I want information everywhere. Not just in libraries but embedded. I want it to be possible for anyone to come along and sit in the middle of anywhere of our spaces and connect if they want and be oblivious of the opportunity if they don’t want to know. I want museums which talk to me silently, both in my ear and on my screen. I want them to bring the history of objects alive by telling me stories in my ear, but also to my heart, that allow me to understand how one small object – Queen Mary’s hairbrush – might have been comfort and solace, for example, a thread tying her to her remaining dignity, removed as it was by Elizabeth.

I want context and commitment.
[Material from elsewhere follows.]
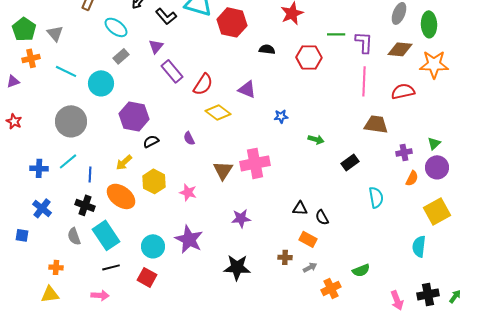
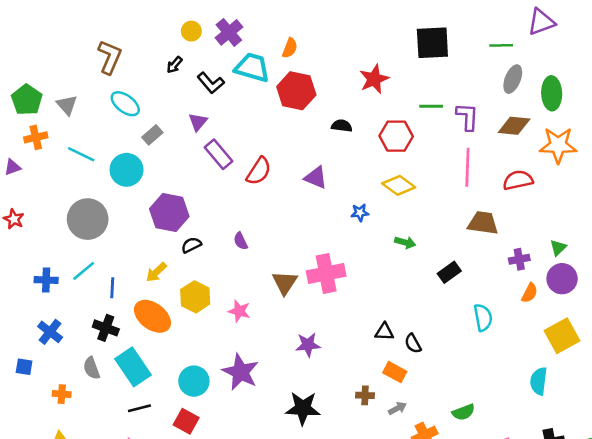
cyan ellipse: (116, 27) -> (125, 104), moved
yellow diamond: (218, 112) -> (399, 185), moved
orange cross: (56, 267) -> (62, 394), moved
I want accessibility and amazement. I want a digital world which constructs not destroys, which encourages sharing and collaboration, not imprisonment and hacking.

I understand everything has two sides, I understand everyone has two sides. But, for me, digital is not self serving. It enabled me, and now I want to allow everyone else whose lives might be lightened a little, to be permitted the same courtesy.

This is not about me. And this is a reminder to myself as much as a notice to anyone else. This is not about me. At the end of everything my knowledge will be useless and I have no idea what I’ll do to make a living. But if, in the process, I can suggest just one thing which makes someone elses world just a little bit more sparkly, then I’ll settle. I really will.

But don’t talk to me, please don’t talk to me, about personal brands or self promotion. This is not about me, it is about everyone else but me.